Scene change detection data

• • •

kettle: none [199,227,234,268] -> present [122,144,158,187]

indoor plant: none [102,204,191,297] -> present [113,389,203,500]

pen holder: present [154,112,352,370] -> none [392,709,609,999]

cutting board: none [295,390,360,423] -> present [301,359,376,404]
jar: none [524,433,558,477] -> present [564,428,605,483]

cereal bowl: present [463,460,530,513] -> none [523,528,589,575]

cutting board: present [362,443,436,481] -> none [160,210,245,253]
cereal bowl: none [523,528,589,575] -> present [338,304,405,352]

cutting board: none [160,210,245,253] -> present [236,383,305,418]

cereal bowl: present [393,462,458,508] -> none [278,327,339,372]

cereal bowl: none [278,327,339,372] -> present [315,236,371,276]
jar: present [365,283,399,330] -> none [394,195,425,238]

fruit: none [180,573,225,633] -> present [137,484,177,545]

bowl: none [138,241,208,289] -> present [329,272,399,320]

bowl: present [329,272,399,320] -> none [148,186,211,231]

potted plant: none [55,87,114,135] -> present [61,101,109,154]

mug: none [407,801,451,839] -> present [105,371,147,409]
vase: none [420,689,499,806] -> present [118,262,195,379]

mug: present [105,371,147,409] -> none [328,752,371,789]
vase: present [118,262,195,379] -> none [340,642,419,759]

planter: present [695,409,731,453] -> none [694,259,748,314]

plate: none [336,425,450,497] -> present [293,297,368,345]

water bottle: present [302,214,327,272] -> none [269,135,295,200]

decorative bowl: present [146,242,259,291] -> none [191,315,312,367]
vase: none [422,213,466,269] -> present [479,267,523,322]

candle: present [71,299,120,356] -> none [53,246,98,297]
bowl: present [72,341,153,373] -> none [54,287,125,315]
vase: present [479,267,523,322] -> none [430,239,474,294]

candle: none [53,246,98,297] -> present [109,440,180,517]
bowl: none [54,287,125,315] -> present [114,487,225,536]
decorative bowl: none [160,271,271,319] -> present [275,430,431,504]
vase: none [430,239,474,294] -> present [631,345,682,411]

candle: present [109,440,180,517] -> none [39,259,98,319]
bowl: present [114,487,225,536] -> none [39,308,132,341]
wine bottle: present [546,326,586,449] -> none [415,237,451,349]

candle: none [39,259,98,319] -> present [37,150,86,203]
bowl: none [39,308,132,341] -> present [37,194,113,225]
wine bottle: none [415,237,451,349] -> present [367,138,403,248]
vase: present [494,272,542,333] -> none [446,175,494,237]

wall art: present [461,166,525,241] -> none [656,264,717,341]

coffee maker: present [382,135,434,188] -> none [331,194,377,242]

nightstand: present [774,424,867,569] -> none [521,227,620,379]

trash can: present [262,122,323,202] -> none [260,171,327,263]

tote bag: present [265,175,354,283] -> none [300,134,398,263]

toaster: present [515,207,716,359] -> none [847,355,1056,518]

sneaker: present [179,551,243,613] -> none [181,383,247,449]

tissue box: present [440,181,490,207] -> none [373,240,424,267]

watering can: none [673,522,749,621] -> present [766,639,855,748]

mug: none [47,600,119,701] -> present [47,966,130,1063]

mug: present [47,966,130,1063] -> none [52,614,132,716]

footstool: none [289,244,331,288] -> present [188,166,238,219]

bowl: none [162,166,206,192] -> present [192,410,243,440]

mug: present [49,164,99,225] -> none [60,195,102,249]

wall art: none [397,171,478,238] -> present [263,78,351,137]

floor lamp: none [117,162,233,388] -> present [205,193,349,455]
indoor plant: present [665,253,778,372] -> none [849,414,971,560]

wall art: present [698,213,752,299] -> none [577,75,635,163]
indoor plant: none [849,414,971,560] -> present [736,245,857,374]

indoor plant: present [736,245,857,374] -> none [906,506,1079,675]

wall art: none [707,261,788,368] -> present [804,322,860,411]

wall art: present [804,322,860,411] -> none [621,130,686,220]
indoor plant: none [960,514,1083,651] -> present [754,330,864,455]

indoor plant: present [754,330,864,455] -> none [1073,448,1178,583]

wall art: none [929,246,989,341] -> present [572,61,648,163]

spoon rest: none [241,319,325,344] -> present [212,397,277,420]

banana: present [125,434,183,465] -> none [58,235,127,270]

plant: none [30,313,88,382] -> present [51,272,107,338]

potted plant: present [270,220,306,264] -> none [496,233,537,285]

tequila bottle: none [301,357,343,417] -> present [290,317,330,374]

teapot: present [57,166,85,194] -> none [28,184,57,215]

• • •

### How to complete this task
Could all of the entries be retyped word for word?

### Your response
kettle: none [199,227,234,268] -> present [122,144,158,187]

indoor plant: none [102,204,191,297] -> present [113,389,203,500]

pen holder: present [154,112,352,370] -> none [392,709,609,999]

cutting board: none [295,390,360,423] -> present [301,359,376,404]
jar: none [524,433,558,477] -> present [564,428,605,483]

cereal bowl: present [463,460,530,513] -> none [523,528,589,575]

cutting board: present [362,443,436,481] -> none [160,210,245,253]
cereal bowl: none [523,528,589,575] -> present [338,304,405,352]

cutting board: none [160,210,245,253] -> present [236,383,305,418]

cereal bowl: present [393,462,458,508] -> none [278,327,339,372]

cereal bowl: none [278,327,339,372] -> present [315,236,371,276]
jar: present [365,283,399,330] -> none [394,195,425,238]

fruit: none [180,573,225,633] -> present [137,484,177,545]

bowl: none [138,241,208,289] -> present [329,272,399,320]

bowl: present [329,272,399,320] -> none [148,186,211,231]

potted plant: none [55,87,114,135] -> present [61,101,109,154]

mug: none [407,801,451,839] -> present [105,371,147,409]
vase: none [420,689,499,806] -> present [118,262,195,379]

mug: present [105,371,147,409] -> none [328,752,371,789]
vase: present [118,262,195,379] -> none [340,642,419,759]

planter: present [695,409,731,453] -> none [694,259,748,314]

plate: none [336,425,450,497] -> present [293,297,368,345]

water bottle: present [302,214,327,272] -> none [269,135,295,200]

decorative bowl: present [146,242,259,291] -> none [191,315,312,367]
vase: none [422,213,466,269] -> present [479,267,523,322]

candle: present [71,299,120,356] -> none [53,246,98,297]
bowl: present [72,341,153,373] -> none [54,287,125,315]
vase: present [479,267,523,322] -> none [430,239,474,294]

candle: none [53,246,98,297] -> present [109,440,180,517]
bowl: none [54,287,125,315] -> present [114,487,225,536]
decorative bowl: none [160,271,271,319] -> present [275,430,431,504]
vase: none [430,239,474,294] -> present [631,345,682,411]

candle: present [109,440,180,517] -> none [39,259,98,319]
bowl: present [114,487,225,536] -> none [39,308,132,341]
wine bottle: present [546,326,586,449] -> none [415,237,451,349]

candle: none [39,259,98,319] -> present [37,150,86,203]
bowl: none [39,308,132,341] -> present [37,194,113,225]
wine bottle: none [415,237,451,349] -> present [367,138,403,248]
vase: present [494,272,542,333] -> none [446,175,494,237]

wall art: present [461,166,525,241] -> none [656,264,717,341]

coffee maker: present [382,135,434,188] -> none [331,194,377,242]

nightstand: present [774,424,867,569] -> none [521,227,620,379]

trash can: present [262,122,323,202] -> none [260,171,327,263]

tote bag: present [265,175,354,283] -> none [300,134,398,263]

toaster: present [515,207,716,359] -> none [847,355,1056,518]

sneaker: present [179,551,243,613] -> none [181,383,247,449]

tissue box: present [440,181,490,207] -> none [373,240,424,267]

watering can: none [673,522,749,621] -> present [766,639,855,748]

mug: none [47,600,119,701] -> present [47,966,130,1063]

mug: present [47,966,130,1063] -> none [52,614,132,716]

footstool: none [289,244,331,288] -> present [188,166,238,219]

bowl: none [162,166,206,192] -> present [192,410,243,440]

mug: present [49,164,99,225] -> none [60,195,102,249]

wall art: none [397,171,478,238] -> present [263,78,351,137]

floor lamp: none [117,162,233,388] -> present [205,193,349,455]
indoor plant: present [665,253,778,372] -> none [849,414,971,560]

wall art: present [698,213,752,299] -> none [577,75,635,163]
indoor plant: none [849,414,971,560] -> present [736,245,857,374]

indoor plant: present [736,245,857,374] -> none [906,506,1079,675]

wall art: none [707,261,788,368] -> present [804,322,860,411]

wall art: present [804,322,860,411] -> none [621,130,686,220]
indoor plant: none [960,514,1083,651] -> present [754,330,864,455]

indoor plant: present [754,330,864,455] -> none [1073,448,1178,583]

wall art: none [929,246,989,341] -> present [572,61,648,163]

spoon rest: none [241,319,325,344] -> present [212,397,277,420]

banana: present [125,434,183,465] -> none [58,235,127,270]

plant: none [30,313,88,382] -> present [51,272,107,338]

potted plant: present [270,220,306,264] -> none [496,233,537,285]

tequila bottle: none [301,357,343,417] -> present [290,317,330,374]

teapot: present [57,166,85,194] -> none [28,184,57,215]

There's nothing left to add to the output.